Net interest income for the first quarter of 2003 increased 27%, or $1,398,000 over the first quarter of 2002.  Continued low interest rates have continued to significantly reduce the cost of funds as time deposits mature and are reissued at much lower market rates.  The rate environment impacts the rate of return on loans and investments as well, but it has been less significant in total dollars.  The Company’s small loan product has also had a positive impact on the growth in net interest income.

 

Interest income for the three months ended March 31, 2003 increased $1,300,000, or 19%, from the same period of the prior year. While the average rate has been decreasing, the additional volume from the Harbor Bank acquisition has provided additional interest income.

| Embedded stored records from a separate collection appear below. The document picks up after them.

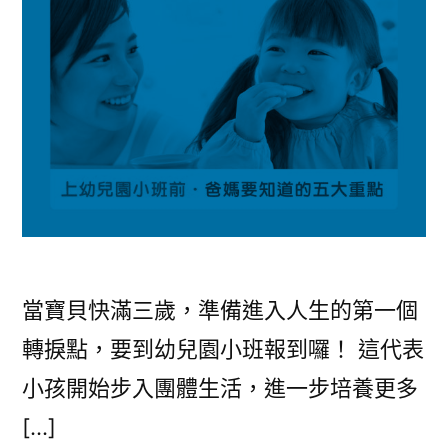
當寶貝快滿三歲，準備進入人生的第一個
轉捩點，要到幼兒園小班報到囉！ 這代表
小孩開始步入團體生活，進一步培養更多
[…]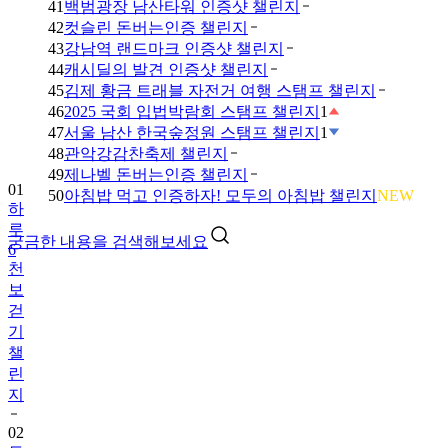
41
백범광장 남산타워 인증샷 챌린지
42
컷슬린 돈버는인증 챌린지
43
강남역 랜드마크 인증샷 챌린지
44
캐시딜의 발견 인증샷 챌린지
45
김제 황금 트래블 자전거 여행 스탬프 챌린지
46
2025 국회 입법박람회 스탬프 챌린지
1
47
서울 남산 한국숲정원 스탬프 챌린지
1
48
관악강감찬축제 챌린지
49
제나벨 돈버는인증 챌린지
01
50
아침밥 먹고 인증하자! 모두의 아침밥 챌린지
NEW
하
루
궁금한 내용을 검색해보세요
6
천
보
걷
기
챌
린
지
02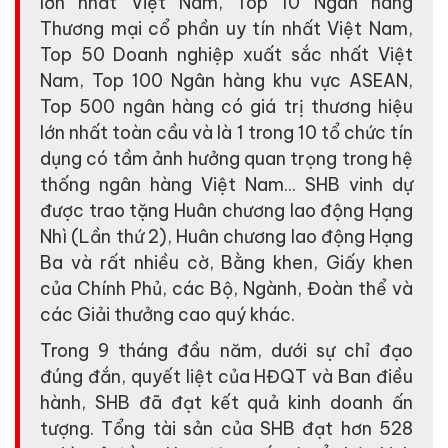
lớn nhất Việt Nam, Top 10 Ngân hàng
Thương mại cổ phần uy tín nhất Việt Nam,
Top 50 Doanh nghiệp xuất sắc nhất Việt
Nam, Top 100 Ngân hàng khu vực ASEAN,
Top 500 ngân hàng có giá trị thương hiệu
lớn nhất toàn cầu và là 1 trong 10 tổ chức tín
dụng có tầm ảnh hưởng quan trọng trong hệ
thống ngân hàng Việt Nam... SHB vinh dự
được trao tặng Huân chương lao động Hạng
Nhì (Lần thứ 2), Huân chương lao động Hạng
Ba và rất nhiều cờ, Bằng khen, Giấy khen
của Chính Phủ, các Bộ, Ngành, Đoàn thể và
các Giải thưởng cao quý khác.
Trong 9 tháng đầu năm, dưới sự chỉ đạo
đúng đắn, quyết liệt của HĐQT và Ban điều
hành, SHB đã đạt kết quả kinh doanh ấn
tượng. Tổng tài sản của SHB đạt hơn 528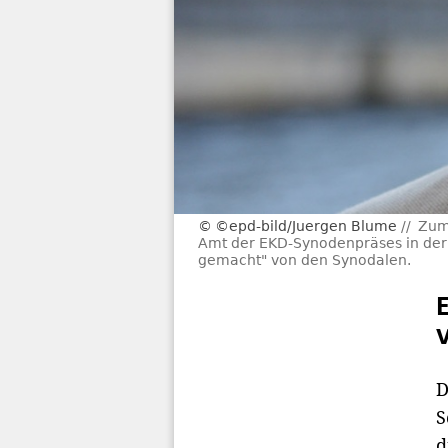
©epd-bild/Juergen Blume
Zum
Amt der EKD-Synodenpräses in der 
gemacht" von den Synodalen.
D
S
d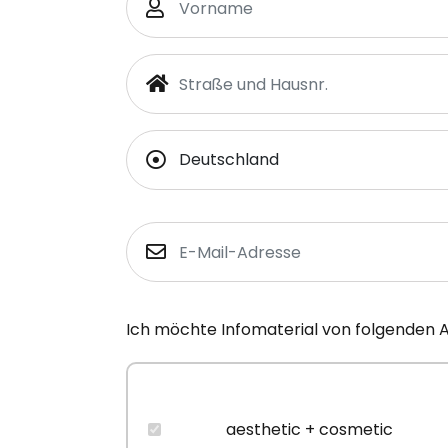
Ich möchte Infomaterial von folgenden 
aesthetic + cosmetic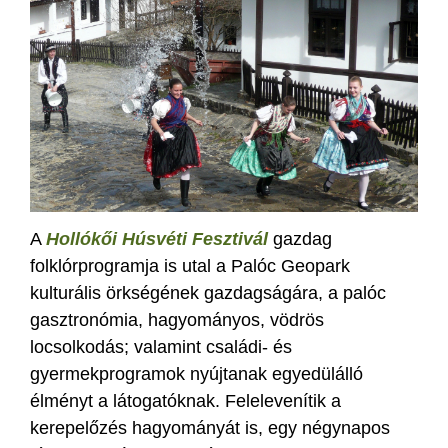
A
Hollókői Húsvéti Fesztivál
gazdag
folklórprogramja is utal a Palóc Geopark
kulturális örkségének gazdagságára, a palóc
gasztronómia, hagyományos, vödrös
locsolkodás; valamint családi- és
gyermekprogramok nyújtanak egyedülálló
élményt a látogatóknak. Felelevenítik a
kerepelőzés hagyományát is, egy négynapos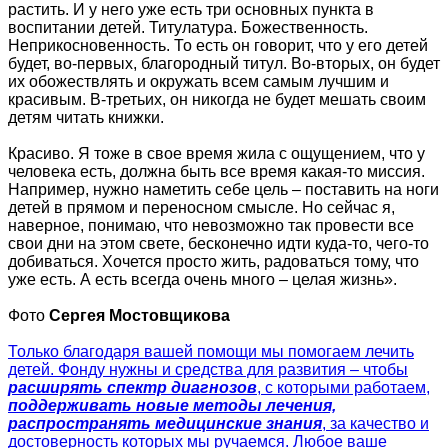
растить. И у него уже есть три основных пункта в
воспитании детей. Титулатура. Божественность.
Неприкосновенность. То есть он говорит, что у его детей
будет, во-первых, благородный титул. Во-вторых, он будет
их обожествлять и окружать всем самым лучшим и
красивым. В-третьих, он никогда не будет мешать своим
детям читать книжки.
Красиво. Я тоже в свое время жила с ощущением, что у
человека есть, должна быть все время какая-то миссия.
Например, нужно наметить себе цель – поставить на ноги
детей в прямом и переносном смысле. Но сейчас я,
наверное, понимаю, что невозможно так провести все
свои дни на этом свете, бесконечно идти куда-то, чего-то
добиваться. Хочется просто жить, радоваться тому, что
уже есть. А есть всегда очень много – целая жизнь».
Фото
Сергея Мостовщикова
Только благодаря вашей помощи мы помогаем лечить
детей. Фонду нужны и средства для развития – чтобы
расширять спектр диагнозов
, с которыми работаем,
поддерживать новые методы лечения,
распространять медицинские знания
, за качество и
достоверность которых мы ручаемся. Любое ваше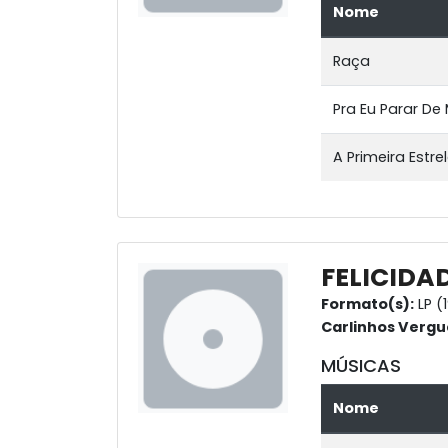
Nome
Raça
Pra Eu Parar De
A Primeira Estre
FELICIDA
Formato(s):
LP (
Carlinhos Vergu
MÚSICAS
Nome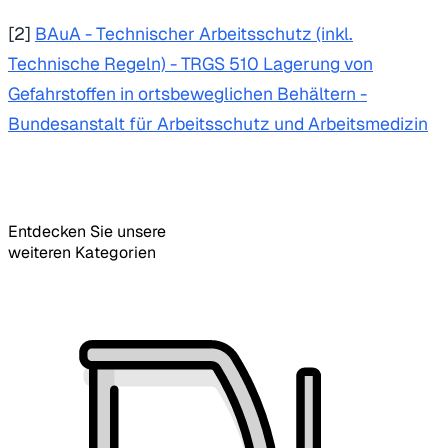
[2]
BAuA - Technischer Arbeitsschutz (inkl.
Technische Regeln) - TRGS 510 Lagerung von
Gefahrstoffen in ortsbeweglichen Behältern -
Bundesanstalt für Arbeitsschutz und Arbeitsmedizin
Entdecken Sie unsere
weiteren Kategorien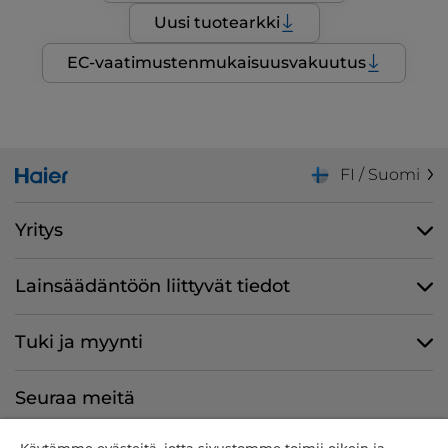
Uusi tuotearkki
EC-vaatimustenmukaisuusvakuutus
FI / Suomi
Yritys
Lainsäädäntöön liittyvät tiedot
Tuki ja myynti
Seuraa meitä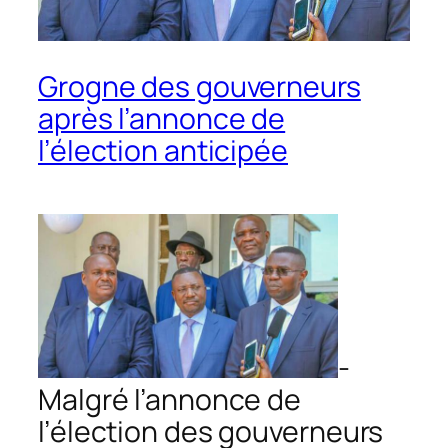
Grogne des gouverneurs
après l’annonce de
l’élection anticipée
-
Malgré l’annonce de
l’élection des gouverneurs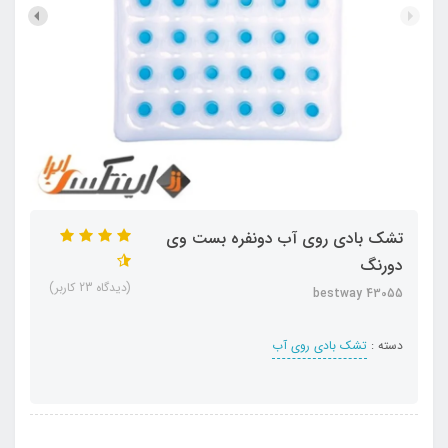
تشک بادی روی آب دونفره بست وی
دورنگ
(دیدگاه 23 کاربر)
bestway 43055
دسته :
تشک بادی روی آب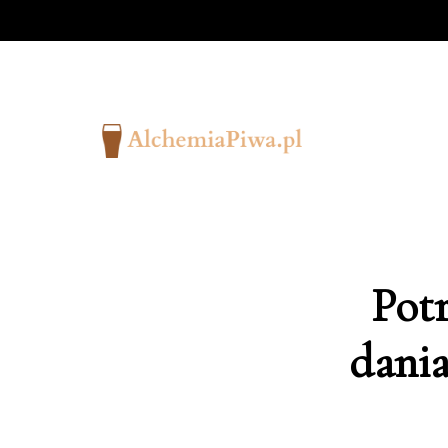
Potr
dani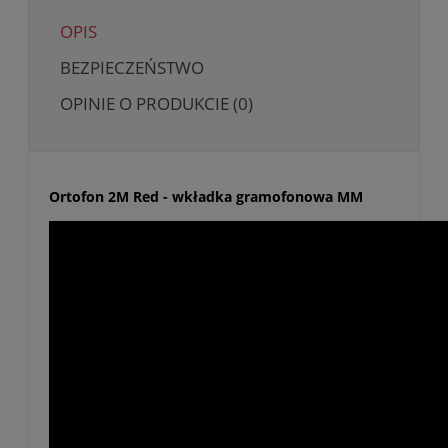
OPIS
BEZPIECZEŃSTWO
OPINIE O PRODUKCIE (0)
Ortofon 2M Red - wkładka gramofonowa MM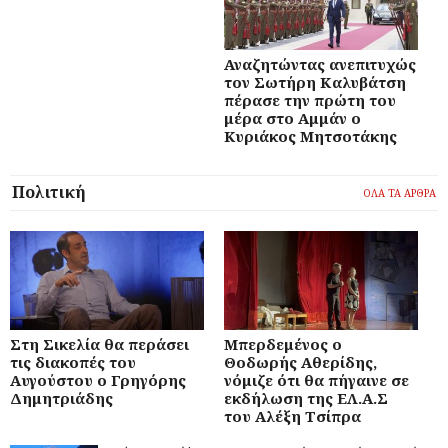
Αναζητώντας ανεπιτυχώς
τον Σωτήρη Καλυβάτση
πέρασε την πρώτη του
μέρα στο Αμμάν ο
Κυριάκος Μητσοτάκης
Πολιτική
ΟΛΑ ΤΑ ΑΡΘΡΑ
Στη Σικελία θα περάσει
Μπερδεμένος ο
τις διακοπές του
Θοδωρής Αθερίδης,
Αυγούστου ο Γρηγόρης
νόμιζε ότι θα πήγαινε σε
Δημητριάδης
εκδήλωση της ΕΛ.Α.Σ
του Αλέξη Τσίπρα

Interest expense for the same period decreased $98,000, or 6%.

 

Interest expense reductions were realized despite additional volumes of interest bearing liabilities, including those from the Harbor Bank acquisition as well as expenses related to the issuance of Trust Preferred securities in the third quarter of 2002.

 

Non-interest income for the quarter ended March 31, 2003 was $2,566,000, an increase of $750,000, or 41% over the same period in 2002.  Additional relationships from our expansion into Pierce County have increased service charge income while low rates and market expansion continued to fuel growth in mortgage origination fees.  Non-interest expense for the first quarter of 2003 increased by $1,571,000 to $5,980,000 reflecting the additional locations and staff related to the Harbor Bank acquisition and additional costs associated with the higher mortgage volume.  The increase in non-interest expense was also due to continued investment in the company’s branding initiative.

 

The Company’s capital position also continues to grow stronger, increasing $1,132,000 to $45,341,000 during the first quarter of 2003 after payment of dividends totaling $0.05 per share, or $220,000.  Options being exercised contributed $778,000 worth of capital while the stock repurchase program accounted for 69,572 shares being repurchased and retired which reduced capital by $1,175,000.  These share repurchases represent approximately 1.6% of the previously outstanding shares.

 

First Community Financial Group, Inc., through its wholly owned subsidiary, First Community Bank of Washington, has 21 offices in four western Washington counties and offers a full spectrum of financial services including commercial, construction, residential and consumer lending, deposit products and other banking services. The bank provides a broad range of investment services through its subsidiary FCB Financial Services, Inc. Further information about the bank may be found on the Internet at www.fcbonline.com.

 

Condensed Statements of Condition
Condensed Statements of Operations

 

Note Regarding Forward-Looking Information
This news release may contain statements that are not historical in nature, including the discussions of the adequacy of the Company's capital resources and allowance for credit losses, are forward-looking statements within the meaning of the Private Securities Litigation Reform Act of 1995 (“PLSRA”).  Forward-looking statements are subject to the risks and uncertainties that may cause actual future results to differ materially.  Readers are cautioned not to place undue reliance on these forward-looking statements, which speak only as of the date of this news release.  FCFG does not undertake any obligation to publicly release any revisions to forward-looking statements contained in this release, with respect to events or circumstances after the date of this release, or to reflect the occurrence of unanticipated events.  Such risks and uncertainties with respect to the Company include those related to the economic environment, particularly in the region in which the Company operates, competitive products and pricing, fiscal and monetary policies of the federal government, changes in government regulations affecting financial institutions, including regulatory fees and capital requirements, changes in prevailing interest rates, acquisitions and the integration of acquired businesses, credit risk management and asset/liability management, the financial and securities markets, and the availability of and costs associated with sources of liquidity.